Stored data entries |

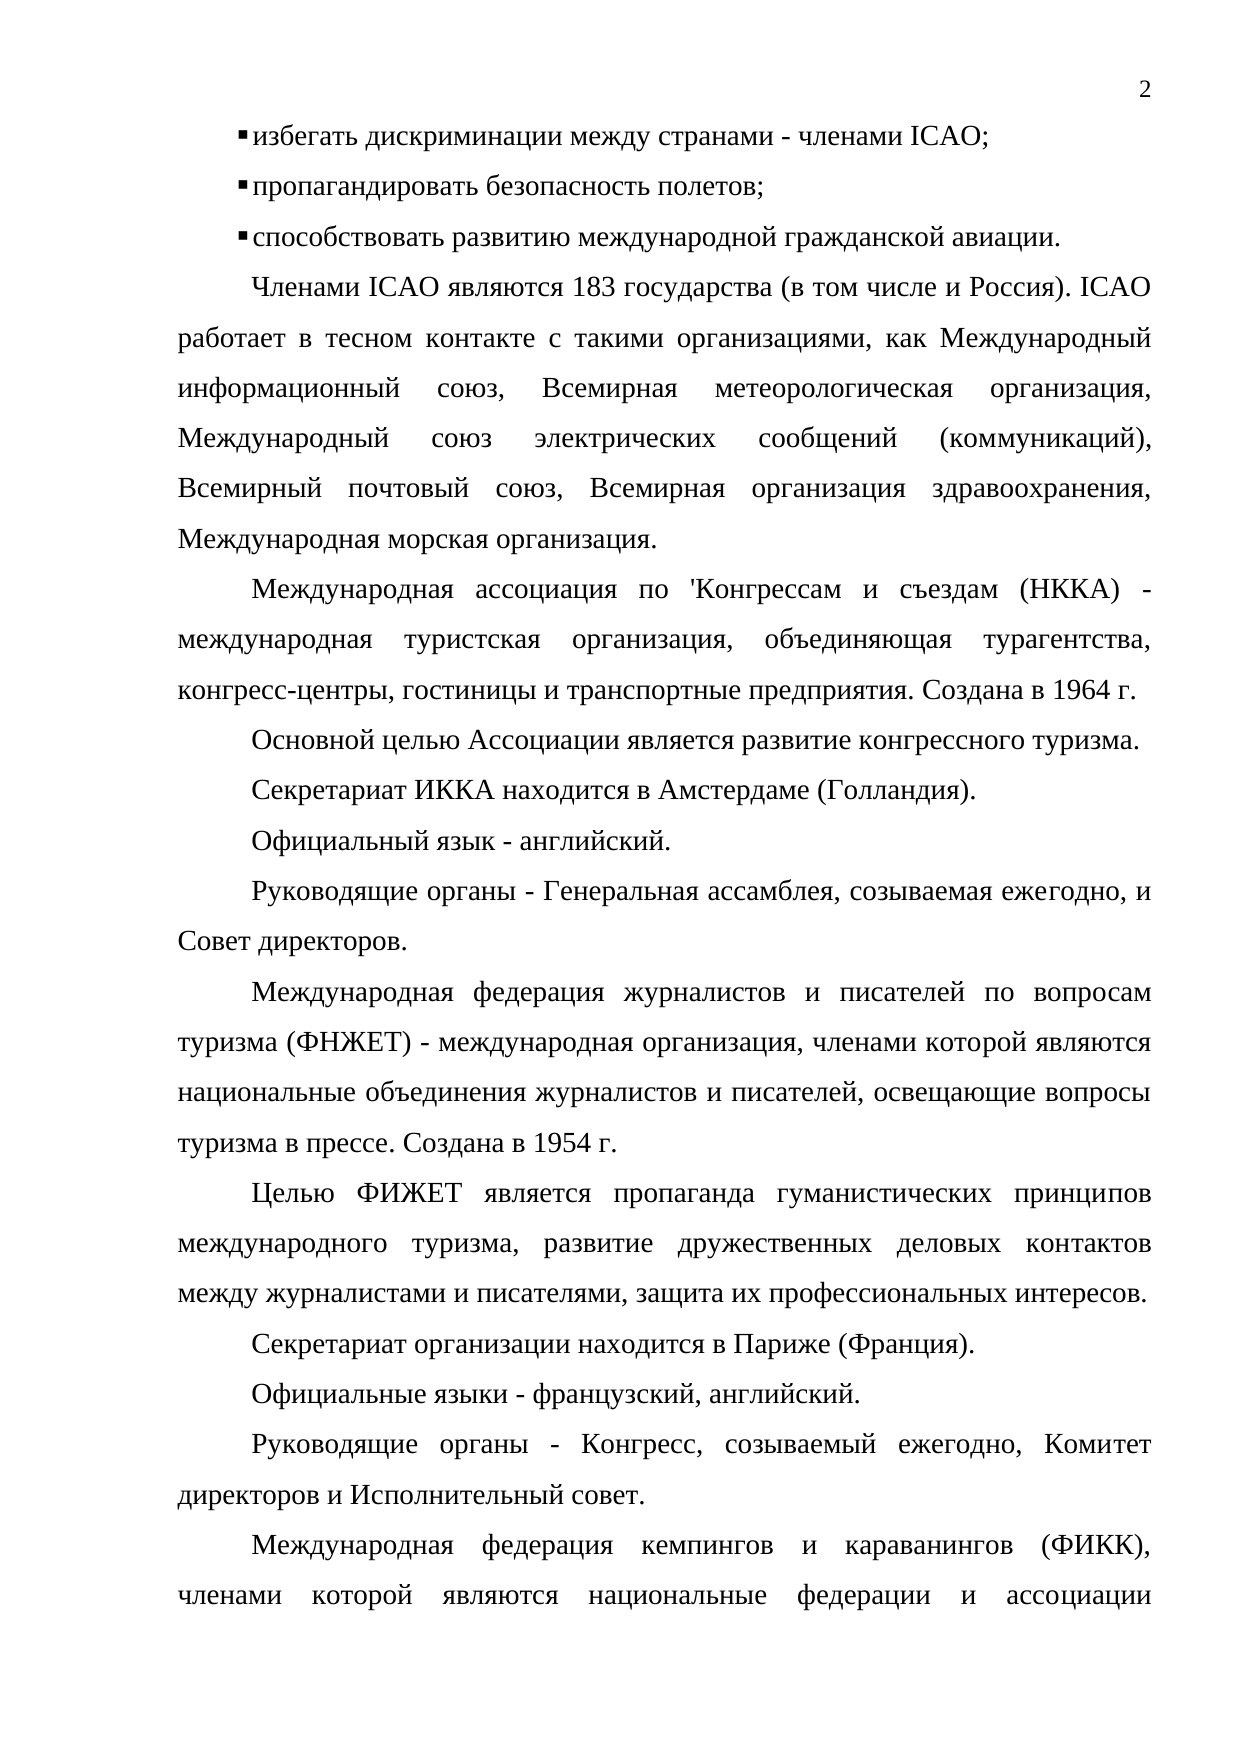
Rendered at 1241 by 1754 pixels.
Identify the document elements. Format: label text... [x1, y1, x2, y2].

text Секретариат ИККА находится в Амстердаме (Голландия). [177, 772, 1152, 806]
text Руководящие органы - Генеральная ассамблея, созываемая ежегодно, и Совет директоров. [177, 873, 1152, 957]
text Целью ФИЖЕТ является пропаганда гуманистических принципов международного туризма, развитие дружественных деловых контактов между журналистами и писателями, защита их профессиональных интересов. [177, 1175, 1152, 1309]
text Членами ICAO являются 183 государства (в том числе и Россия). ICAO работает в тесном контакте с такими организациями, как Международный информационный союз, Всемирная метеорологическая организация, Международный союз электрических сообщений (коммуникаций), Всемирный почтовый союз, Всемирная организация здравоохранения, Международная морская организация. [177, 269, 1152, 554]
text Основной целью Ассоциации является развитие конгрессного туризма. [177, 722, 1152, 756]
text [177, 1527, 1152, 1611]
text Официальный язык - английский. [177, 823, 1152, 856]
text Руководящие органы - Конгресс, созываемый ежегодно, Комитет директоров и Исполнительный совет. [177, 1427, 1152, 1510]
text Секретариат организации находится в Париже (Франция). [177, 1326, 1152, 1359]
list избегать дискриминации между странами - членами ICAO; [177, 118, 1152, 152]
list способствовать развитию международной гражданской авиации. [177, 219, 1152, 253]
text Международная ассоциация по 'Конгрессам и съездам (НККА) - международная туристская организация, объединяющая турагентства, конгресс-центры, гостиницы и транспортные предприятия. Создана в . [177, 571, 1152, 705]
list пропагандировать безопасность полетов; [177, 168, 1152, 202]
text Официальные языки - французский, английский. [177, 1376, 1152, 1410]
text Международная федерация журналистов и писателей по вопросам туризма (ФНЖЕТ) - международная организация, членами которой являются национальные объединения журналистов и писателей, освещающие вопросы туризма в прессе. Создана в . [177, 974, 1152, 1158]
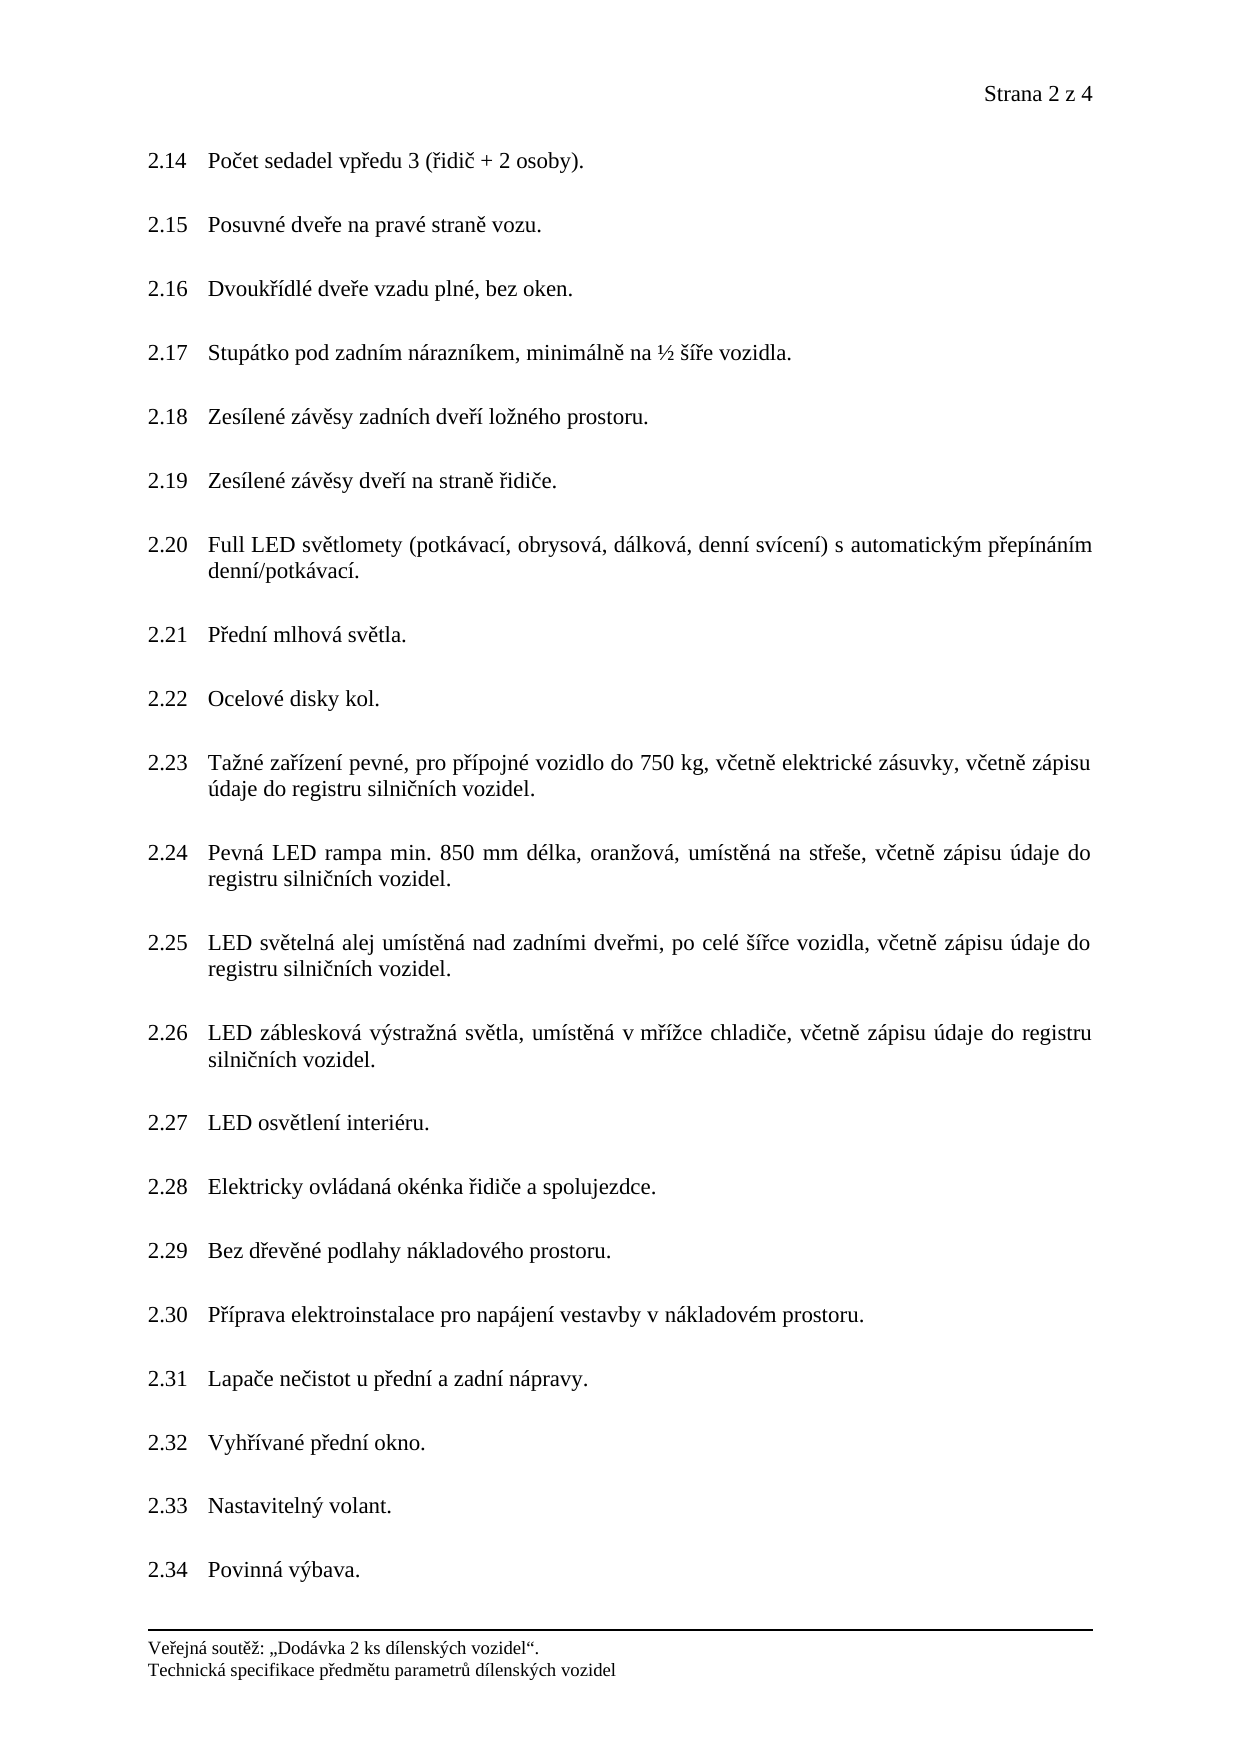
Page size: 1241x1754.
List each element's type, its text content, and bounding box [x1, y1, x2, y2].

subtitle Ocelové disky kol. [148, 685, 1093, 711]
subtitle Nastavitelný volant. [148, 1493, 1093, 1519]
subtitle Příprava elektroinstalace pro napájení vestavby v nákladovém prostoru. [148, 1301, 1093, 1327]
subtitle LED světelná alej umístěná nad zadními dveřmi, po celé šířce vozidla, včetně zápisu údaje do registru silničních vozidel. [148, 929, 1093, 982]
subtitle Přední mlhová světla. [148, 621, 1093, 647]
subtitle Posuvné dveře na pravé straně vozu. [148, 211, 1093, 238]
subtitle Elektricky ovládaná okénka řidiče a spolujezdce. [148, 1173, 1093, 1200]
subtitle LED osvětlení interiéru. [148, 1109, 1093, 1136]
subtitle Tažné zařízení pevné, pro přípojné vozidlo do 750 kg, včetně elektrické zásuvky, včetně zápisu údaje do registru silničních vozidel. [148, 749, 1093, 801]
subtitle Počet sedadel vpředu 3 (řidič + 2 osoby). [148, 148, 1093, 174]
subtitle Zesílené závěsy dveří na straně řidiče. [148, 467, 1093, 493]
subtitle Bez dřevěné podlahy nákladového prostoru. [148, 1237, 1093, 1263]
subtitle Pevná LED rampa min. 850 mm délka, oranžová, umístěná na střeše, včetně zápisu údaje do registru silničních vozidel. [148, 839, 1093, 892]
subtitle Zesílené závěsy zadních dveří ložného prostoru. [148, 403, 1093, 429]
subtitle Dvoukřídlé dveře vzadu plné, bez oken. [148, 275, 1093, 302]
subtitle Lapače nečistot u přední a zadní nápravy. [148, 1365, 1093, 1391]
subtitle Stupátko pod zadním nárazníkem, minimálně na ½ šíře vozidla. [148, 339, 1093, 366]
subtitle LED záblesková výstražná světla, umístěná v mřížce chladiče, včetně zápisu údaje do registru silničních vozidel. [148, 1019, 1093, 1072]
subtitle Full LED světlomety (potkávací, obrysová, dálková, denní svícení) s automatickým přepínáním denní/potkávací. [148, 531, 1093, 583]
subtitle Vyhřívané přední okno. [148, 1429, 1093, 1455]
subtitle Povinná výbava. [148, 1556, 1093, 1583]
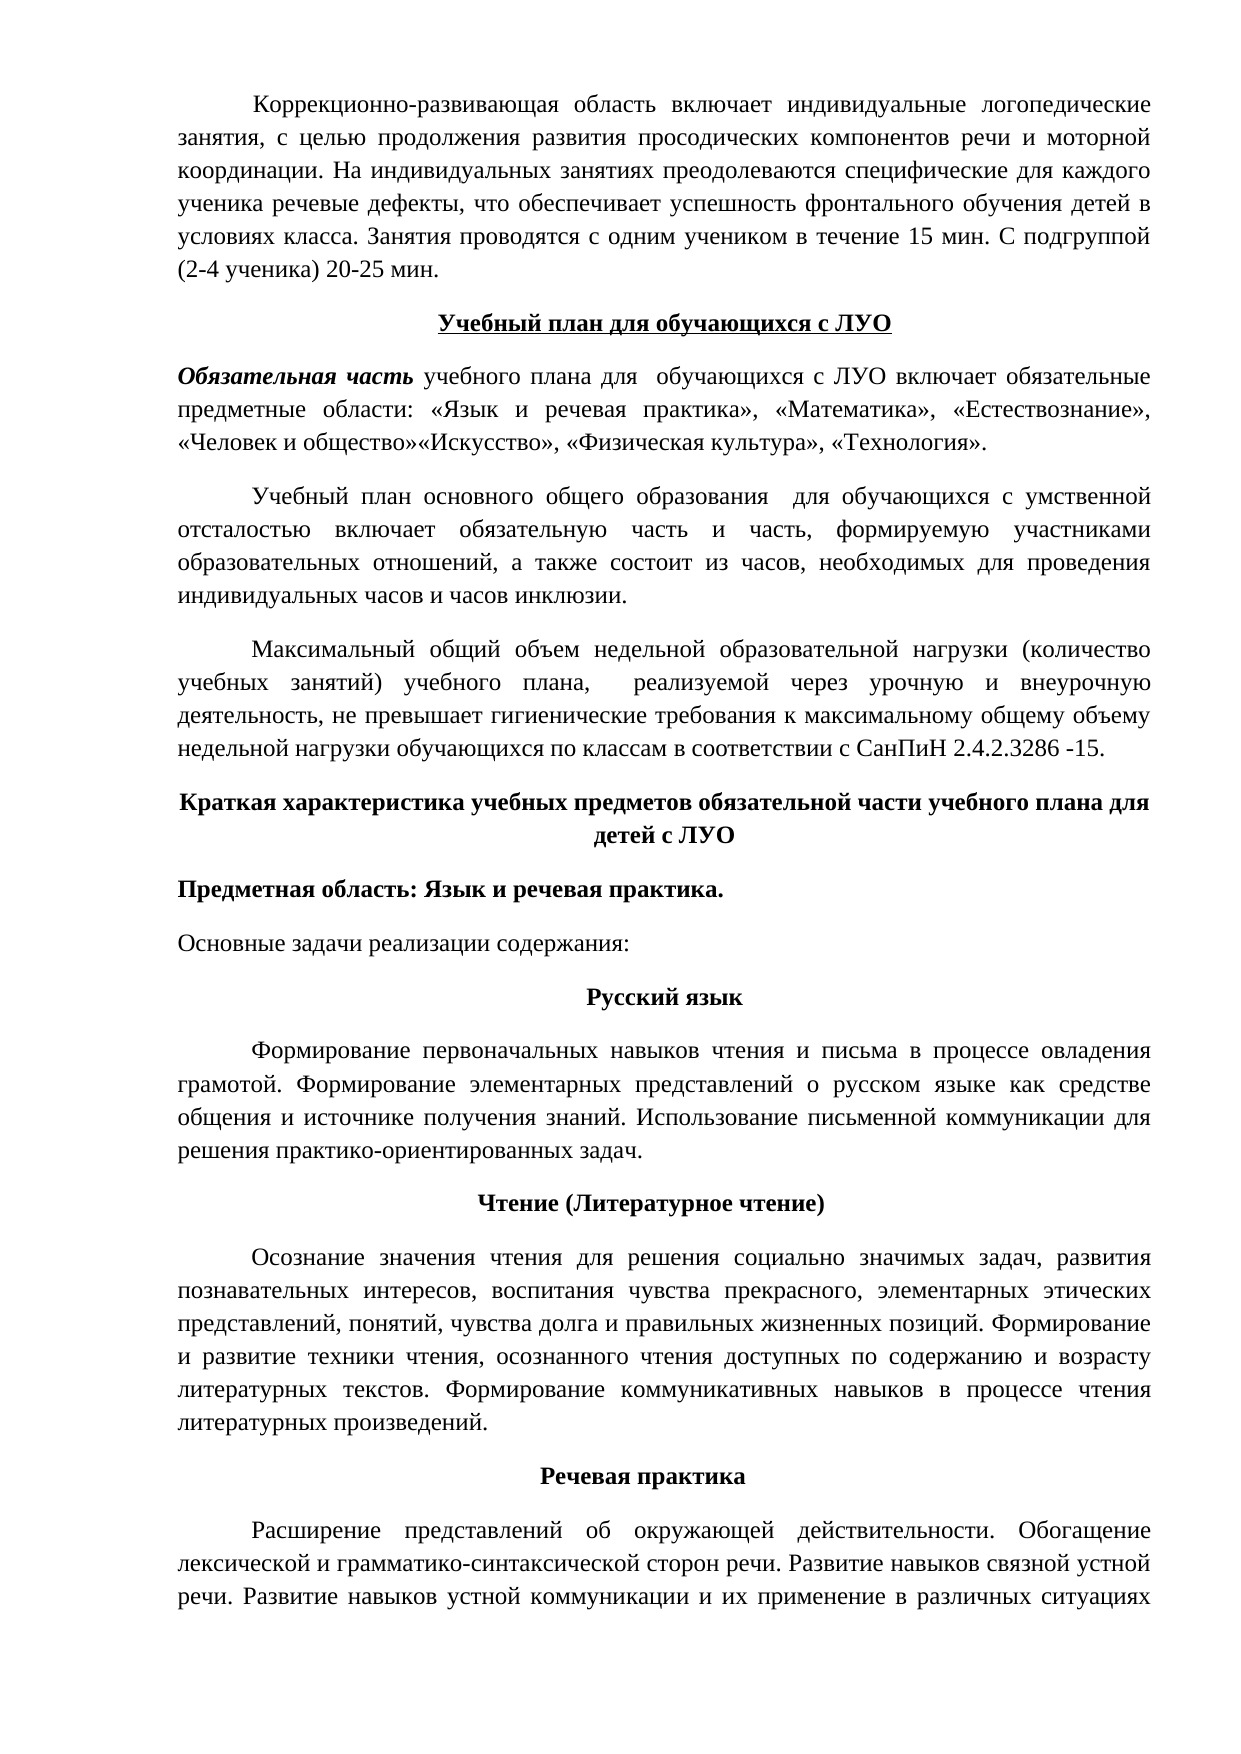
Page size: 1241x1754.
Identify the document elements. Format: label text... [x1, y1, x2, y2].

text Краткая характеристика учебных предметов обязательной части учебного плана для детей с ЛУО [177, 787, 1152, 849]
text Коррекционно-развивающая область включает индивидуальные логопедические занятия, с целью продолжения развития просодических компонентов речи и моторной координации. На индивидуальных занятиях преодолеваются специфические для каждого ученика речевые дефекты, что обеспечивает успешность фронтального обучения детей в условиях класса. Занятия проводятся с одним учеником в течение 15 мин. С подгруппой (2-4 ученика) 20-25 мин. [177, 89, 1152, 282]
text Учебный план основного общего образования для обучающихся с умственной отсталостью включает обязательную часть и часть, формируемую участниками образовательных отношений, а также состоит из часов, необходимых для проведения индивидуальных часов и часов инклюзии. [177, 481, 1152, 609]
text Предметная область: Язык и речевая практика. [177, 874, 1152, 903]
text Обязательная часть учебного плана для обучающихся с ЛУО включает обязательные предметные области: «Язык и речевая практика», «Математика», «Естествознание», «Человек и общество»«Искусство», «Физическая культура», «Технология». [177, 361, 1152, 456]
text Формирование первоначальных навыков чтения и письма в процессе овладения грамотой. Формирование элементарных представлений о русском языке как средстве общения и источнике получения знаний. Использование письменной коммуникации для решения практико-ориентированных задач. [177, 1036, 1152, 1163]
text Русский язык [177, 982, 1152, 1011]
text Максимальный общий объем недельной образовательной нагрузки (количество учебных занятий) учебного плана, реализуемой через урочную и внеурочную деятельность, не превышает гигиенические требования к максимальному общему объему недельной нагрузки обучающихся по классам в соответствии с СанПиН 2.4.2.3286 -15. [177, 634, 1152, 762]
text Чтение (Литературное чтение) [177, 1188, 1152, 1217]
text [177, 1515, 1152, 1610]
text Речевая практика [177, 1461, 1152, 1490]
text Основные задачи реализации содержания: [177, 928, 1152, 957]
text Осознание значения чтения для решения социально значимых задач, развития познавательных интересов, воспитания чувства прекрасного, элементарных этических представлений, понятий, чувства долга и правильных жизненных позиций. Формирование и развитие техники чтения, осознанного чтения доступных по содержанию и возрасту литературных текстов. Формирование коммуникативных навыков в процессе чтения литературных произведений. [177, 1242, 1152, 1436]
text Учебный план для обучающихся с ЛУО [177, 308, 1152, 336]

Exercise | Take every line above carrying "Секретариат" and return it.

Response for this exercise |
text Секретариат ИККА находится в Амстердаме (Голландия). [177, 772, 1152, 806]
text Секретариат организации находится в Париже (Франция). [177, 1326, 1152, 1359]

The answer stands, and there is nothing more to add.